→ Alıştırmalar
**a.** Habil ile Kabil üzerine yazıda adı geçen kişilerin tamamını listeleyin.
**b.** Habil ile Kabil üzerine yazıya göre ilk cinayet insan ruhunda ne açmıştır?
**c.** Habil ile Kabil üzerine yazıyı son cümlesinden sonra devam ettirin.

---------- Seçilmiş Bölüm ----------

İki Kardeş, Tek Ruh: Habil, Kabil ve İçimizdeki Ebedi Savaş
İnsanlık tarihi, bir kardeşin elinin diğerinin kanına bulanmasıyla başlamadı aslında. Bu, sadece tozlu raflardaki mitolojik bir anlatı değil; her sabah aynaya baktığımızda gördüğümüz o tanıdık yüzün, henüz anlatılmamış hikayesidir.
Hz. Adem'in iki oğlu, tarihin derinliklerinde kalmış iki ayrı figür değildir. Onlar, her birimizin göğüs kafesinde yankılanan iki kadim sestir: Habil ve Kabil.
Belki de bu yüzden, yüzyıllardır birbirimize tam anlamıyla "kardeş" olamadık. Çünkü o ilk cinayet sadece toprağa düşen bir damla kan değil, insan ruhunda açılan bir yarıktı. Ve o yarık, binlerce yıldır sessizce kanamaya devam ediyor.

---------- Verilen Veriler ----------

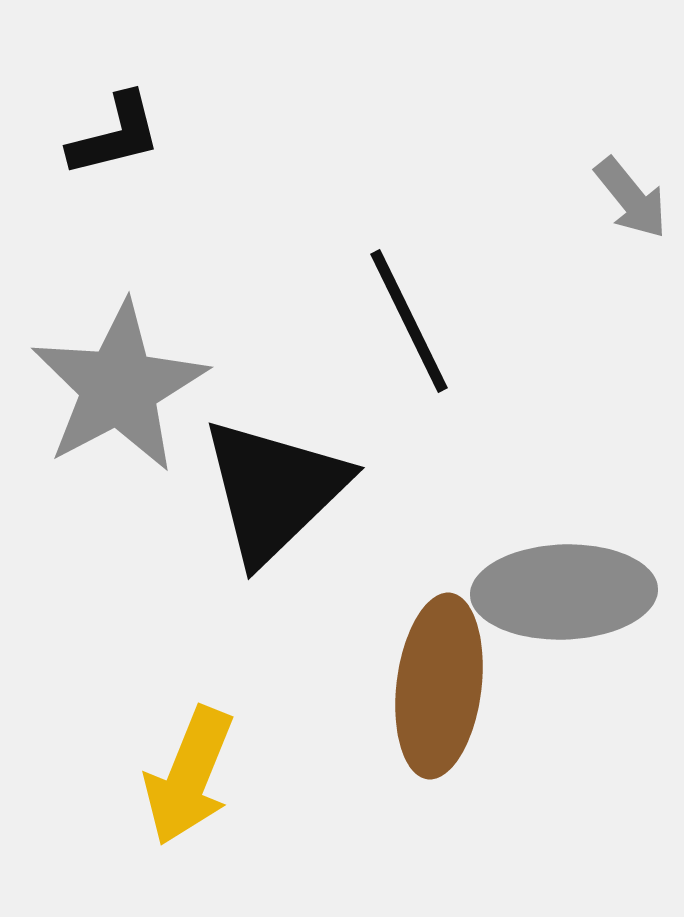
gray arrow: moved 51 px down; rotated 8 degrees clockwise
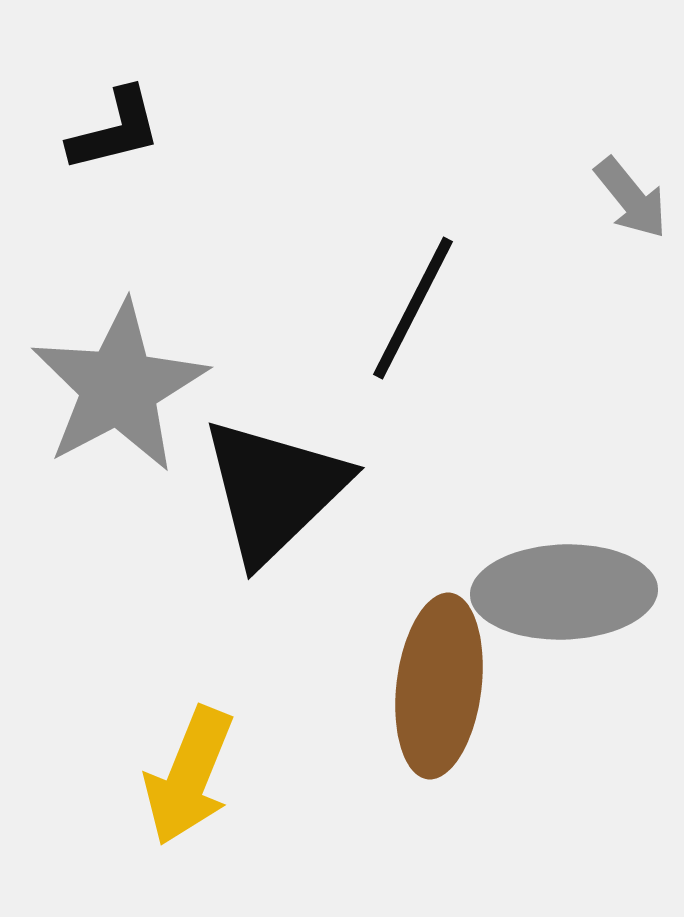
black L-shape: moved 5 px up
black line: moved 4 px right, 13 px up; rotated 53 degrees clockwise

----------

→ Sıralı Sonuçlar
**a.** Habil, Kabil, Hz. Adem

**b.** İnsan ruhunda binlerce yıldır sessizce kanamaya devam eden bir yarık açmıştır.

**c.**
Bir yanımız merhamet, diğer yanımız öfke…
Bir yanımız adalet terazisini tutarken, diğer yanımız haksızlığa uğradığında "Artık yeter, ben de vururum" diyen o karanlık fısıltı.
Her insan, bu iki devasa güç arasında gidip gelen bir sarkaçtır. Bazen Habil'in şefkatine sığınırız, bazen Kabil'in öfkesiyle bileniriz. Hiçbirimiz safi iyilikten ya da safi kötülükten ibaret değiliz. İnsanlığın trajedisi de, umudu da tam olarak bu gri alanda gizlidir: Seçim, her nefeste yeniden bizimdir.
Habil olmak zordur. Hiç kolay olmadı, hiç de olmayacak.
Çünkü Habil olmak, sadece "kötülük yapmamak" demek değildir; kötülüğün o boğucu kuşatması altında bile kendini kaybetmemektir. Kabil seni yok etmeye kalktığında bile, elindeki taşı yere bırakabilmektir.
Bu, kulağa romantik bir........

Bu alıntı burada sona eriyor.